■ **REQUIREMENT**: Repeat the records word for word.

►

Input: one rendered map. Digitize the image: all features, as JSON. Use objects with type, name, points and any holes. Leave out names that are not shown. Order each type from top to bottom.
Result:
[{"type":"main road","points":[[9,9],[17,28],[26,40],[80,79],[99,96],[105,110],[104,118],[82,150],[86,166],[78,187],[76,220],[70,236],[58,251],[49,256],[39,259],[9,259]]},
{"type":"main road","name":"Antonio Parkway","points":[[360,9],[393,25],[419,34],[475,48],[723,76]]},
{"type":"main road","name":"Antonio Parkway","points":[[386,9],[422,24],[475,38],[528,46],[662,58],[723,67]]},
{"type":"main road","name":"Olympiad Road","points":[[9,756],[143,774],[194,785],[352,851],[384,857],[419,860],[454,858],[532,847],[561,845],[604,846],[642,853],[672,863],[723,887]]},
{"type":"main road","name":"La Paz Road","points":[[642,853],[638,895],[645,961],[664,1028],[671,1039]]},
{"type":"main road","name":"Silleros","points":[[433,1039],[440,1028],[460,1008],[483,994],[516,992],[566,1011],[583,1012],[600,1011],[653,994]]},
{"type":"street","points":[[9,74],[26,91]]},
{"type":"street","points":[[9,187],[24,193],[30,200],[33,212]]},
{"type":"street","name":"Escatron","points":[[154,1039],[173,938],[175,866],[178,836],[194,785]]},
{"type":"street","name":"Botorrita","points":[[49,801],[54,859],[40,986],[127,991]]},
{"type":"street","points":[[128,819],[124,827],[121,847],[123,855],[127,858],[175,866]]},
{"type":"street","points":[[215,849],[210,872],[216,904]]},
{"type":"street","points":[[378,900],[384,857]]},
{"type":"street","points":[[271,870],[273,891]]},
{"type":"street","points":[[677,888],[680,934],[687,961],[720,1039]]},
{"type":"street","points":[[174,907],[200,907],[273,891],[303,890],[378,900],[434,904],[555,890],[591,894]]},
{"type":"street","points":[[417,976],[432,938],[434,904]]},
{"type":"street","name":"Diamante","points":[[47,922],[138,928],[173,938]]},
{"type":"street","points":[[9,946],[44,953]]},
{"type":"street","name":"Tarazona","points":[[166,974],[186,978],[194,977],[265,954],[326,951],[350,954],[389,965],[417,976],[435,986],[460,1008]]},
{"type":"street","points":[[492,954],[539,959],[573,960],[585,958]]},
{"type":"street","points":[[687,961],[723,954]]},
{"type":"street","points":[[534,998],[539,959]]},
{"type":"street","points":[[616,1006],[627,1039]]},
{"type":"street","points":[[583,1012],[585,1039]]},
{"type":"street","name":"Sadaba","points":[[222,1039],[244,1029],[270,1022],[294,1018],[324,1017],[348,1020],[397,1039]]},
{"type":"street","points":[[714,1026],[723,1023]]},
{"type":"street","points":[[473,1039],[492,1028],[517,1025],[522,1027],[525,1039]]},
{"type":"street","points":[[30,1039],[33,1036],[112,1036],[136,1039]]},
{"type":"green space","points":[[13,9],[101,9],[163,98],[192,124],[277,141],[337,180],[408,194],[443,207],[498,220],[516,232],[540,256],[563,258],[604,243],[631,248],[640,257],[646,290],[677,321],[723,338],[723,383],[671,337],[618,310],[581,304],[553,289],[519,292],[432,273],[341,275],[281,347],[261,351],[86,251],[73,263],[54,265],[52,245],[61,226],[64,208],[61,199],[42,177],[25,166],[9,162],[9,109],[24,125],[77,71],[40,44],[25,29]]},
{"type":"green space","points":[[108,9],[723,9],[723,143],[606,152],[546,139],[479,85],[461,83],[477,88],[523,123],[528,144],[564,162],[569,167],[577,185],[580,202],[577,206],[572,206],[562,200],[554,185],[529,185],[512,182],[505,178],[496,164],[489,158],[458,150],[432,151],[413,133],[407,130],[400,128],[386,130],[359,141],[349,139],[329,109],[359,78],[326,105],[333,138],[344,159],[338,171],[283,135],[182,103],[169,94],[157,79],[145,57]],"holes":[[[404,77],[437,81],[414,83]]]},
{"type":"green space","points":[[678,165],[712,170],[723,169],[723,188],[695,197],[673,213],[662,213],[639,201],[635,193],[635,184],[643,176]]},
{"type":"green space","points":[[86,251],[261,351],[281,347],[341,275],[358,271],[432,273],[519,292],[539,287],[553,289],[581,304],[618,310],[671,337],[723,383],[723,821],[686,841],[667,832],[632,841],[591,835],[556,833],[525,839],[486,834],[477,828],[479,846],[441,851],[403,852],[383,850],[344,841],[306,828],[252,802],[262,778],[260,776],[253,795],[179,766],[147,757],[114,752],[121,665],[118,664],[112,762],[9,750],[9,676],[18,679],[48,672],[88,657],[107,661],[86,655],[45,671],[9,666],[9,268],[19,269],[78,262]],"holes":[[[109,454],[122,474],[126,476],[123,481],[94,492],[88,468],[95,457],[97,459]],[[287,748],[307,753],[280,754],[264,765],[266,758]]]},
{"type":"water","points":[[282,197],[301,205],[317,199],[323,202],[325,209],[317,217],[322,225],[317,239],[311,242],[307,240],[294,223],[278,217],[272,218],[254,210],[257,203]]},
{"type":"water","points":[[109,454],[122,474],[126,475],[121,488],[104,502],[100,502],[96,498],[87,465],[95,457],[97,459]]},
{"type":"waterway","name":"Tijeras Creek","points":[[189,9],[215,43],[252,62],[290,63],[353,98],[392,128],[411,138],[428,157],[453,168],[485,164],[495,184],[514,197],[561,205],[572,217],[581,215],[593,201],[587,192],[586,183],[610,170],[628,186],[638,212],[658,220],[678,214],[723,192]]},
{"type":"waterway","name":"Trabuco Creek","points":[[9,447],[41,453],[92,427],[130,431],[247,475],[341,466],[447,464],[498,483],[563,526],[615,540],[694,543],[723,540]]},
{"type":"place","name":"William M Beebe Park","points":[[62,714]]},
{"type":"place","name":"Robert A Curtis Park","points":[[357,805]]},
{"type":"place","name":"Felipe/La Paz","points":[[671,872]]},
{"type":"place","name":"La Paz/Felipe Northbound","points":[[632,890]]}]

◄

■ **SOLUTION TO THE PROBLEM**:
Input: one rendered map. Digitize the image: all features, as JSON. Use objects with type, name, points and any holes. Leave out names that are not shown. Order each type from top to bottom.
Result:
[{"type":"main road","points":[[9,9],[17,28],[26,40],[80,79],[99,96],[105,110],[104,118],[82,150],[86,166],[78,187],[76,220],[70,236],[58,251],[49,256],[39,259],[9,259]]},
{"type":"main road","name":"Antonio Parkway","points":[[360,9],[393,25],[419,34],[475,48],[723,76]]},
{"type":"main road","name":"Antonio Parkway","points":[[386,9],[422,24],[475,38],[528,46],[662,58],[723,67]]},
{"type":"main road","name":"Olympiad Road","points":[[9,756],[143,774],[194,785],[352,851],[384,857],[419,860],[454,858],[532,847],[561,845],[604,846],[642,853],[672,863],[723,887]]},
{"type":"main road","name":"La Paz Road","points":[[642,853],[638,895],[645,961],[664,1028],[671,1039]]},
{"type":"main road","name":"Silleros","points":[[433,1039],[440,1028],[460,1008],[483,994],[516,992],[566,1011],[583,1012],[600,1011],[653,994]]},
{"type":"street","points":[[9,74],[26,91]]},
{"type":"street","points":[[9,187],[24,193],[30,200],[33,212]]},
{"type":"street","name":"Escatron","points":[[154,1039],[173,938],[175,866],[178,836],[194,785]]},
{"type":"street","name":"Botorrita","points":[[49,801],[54,859],[40,986],[127,991]]},
{"type":"street","points":[[128,819],[124,827],[121,847],[123,855],[127,858],[175,866]]},
{"type":"street","points":[[215,849],[210,872],[216,904]]},
{"type":"street","points":[[378,900],[384,857]]},
{"type":"street","points":[[271,870],[273,891]]},
{"type":"street","points":[[677,888],[680,934],[687,961],[720,1039]]},
{"type":"street","points":[[174,907],[200,907],[273,891],[303,890],[378,900],[434,904],[555,890],[591,894]]},
{"type":"street","points":[[417,976],[432,938],[434,904]]},
{"type":"street","name":"Diamante","points":[[47,922],[138,928],[173,938]]},
{"type":"street","points":[[9,946],[44,953]]},
{"type":"street","name":"Tarazona","points":[[166,974],[186,978],[194,977],[265,954],[326,951],[350,954],[389,965],[417,976],[435,986],[460,1008]]},
{"type":"street","points":[[492,954],[539,959],[573,960],[585,958]]},
{"type":"street","points":[[687,961],[723,954]]},
{"type":"street","points":[[534,998],[539,959]]},
{"type":"street","points":[[616,1006],[627,1039]]},
{"type":"street","points":[[583,1012],[585,1039]]},
{"type":"street","name":"Sadaba","points":[[222,1039],[244,1029],[270,1022],[294,1018],[324,1017],[348,1020],[397,1039]]},
{"type":"street","points":[[714,1026],[723,1023]]},
{"type":"street","points":[[473,1039],[492,1028],[517,1025],[522,1027],[525,1039]]},
{"type":"street","points":[[30,1039],[33,1036],[112,1036],[136,1039]]},
{"type":"green space","points":[[13,9],[101,9],[163,98],[192,124],[277,141],[337,180],[408,194],[443,207],[498,220],[516,232],[540,256],[563,258],[604,243],[631,248],[640,257],[646,290],[677,321],[723,338],[723,383],[671,337],[618,310],[581,304],[553,289],[519,292],[432,273],[341,275],[281,347],[261,351],[86,251],[73,263],[54,265],[52,245],[61,226],[64,208],[61,199],[42,177],[25,166],[9,162],[9,109],[24,125],[77,71],[40,44],[25,29]]},
{"type":"green space","points":[[108,9],[723,9],[723,143],[606,152],[546,139],[479,85],[461,83],[477,88],[523,123],[528,144],[564,162],[569,167],[577,185],[580,202],[577,206],[572,206],[562,200],[554,185],[529,185],[512,182],[505,178],[496,164],[489,158],[458,150],[432,151],[413,133],[407,130],[400,128],[386,130],[359,141],[349,139],[329,109],[359,78],[326,105],[333,138],[344,159],[338,171],[283,135],[182,103],[169,94],[157,79],[145,57]],"holes":[[[404,77],[437,81],[414,83]]]},
{"type":"green space","points":[[678,165],[712,170],[723,169],[723,188],[695,197],[673,213],[662,213],[639,201],[635,193],[635,184],[643,176]]},
{"type":"green space","points":[[86,251],[261,351],[281,347],[341,275],[358,271],[432,273],[519,292],[539,287],[553,289],[581,304],[618,310],[671,337],[723,383],[723,821],[686,841],[667,832],[632,841],[591,835],[556,833],[525,839],[486,834],[477,828],[479,846],[441,851],[403,852],[383,850],[344,841],[306,828],[252,802],[262,778],[260,776],[253,795],[179,766],[147,757],[114,752],[121,665],[118,664],[112,762],[9,750],[9,676],[18,679],[48,672],[88,657],[107,661],[86,655],[45,671],[9,666],[9,268],[19,269],[78,262]],"holes":[[[109,454],[122,474],[126,476],[123,481],[94,492],[88,468],[95,457],[97,459]],[[287,748],[307,753],[280,754],[264,765],[266,758]]]},
{"type":"water","points":[[282,197],[301,205],[317,199],[323,202],[325,209],[317,217],[322,225],[317,239],[311,242],[307,240],[294,223],[278,217],[272,218],[254,210],[257,203]]},
{"type":"water","points":[[109,454],[122,474],[126,475],[121,488],[104,502],[100,502],[96,498],[87,465],[95,457],[97,459]]},
{"type":"waterway","name":"Tijeras Creek","points":[[189,9],[215,43],[252,62],[290,63],[353,98],[392,128],[411,138],[428,157],[453,168],[485,164],[495,184],[514,197],[561,205],[572,217],[581,215],[593,201],[587,192],[586,183],[610,170],[628,186],[638,212],[658,220],[678,214],[723,192]]},
{"type":"waterway","name":"Trabuco Creek","points":[[9,447],[41,453],[92,427],[130,431],[247,475],[341,466],[447,464],[498,483],[563,526],[615,540],[694,543],[723,540]]},
{"type":"place","name":"William M Beebe Park","points":[[62,714]]},
{"type":"place","name":"Robert A Curtis Park","points":[[357,805]]},
{"type":"place","name":"Felipe/La Paz","points":[[671,872]]},
{"type":"place","name":"La Paz/Felipe Northbound","points":[[632,890]]}]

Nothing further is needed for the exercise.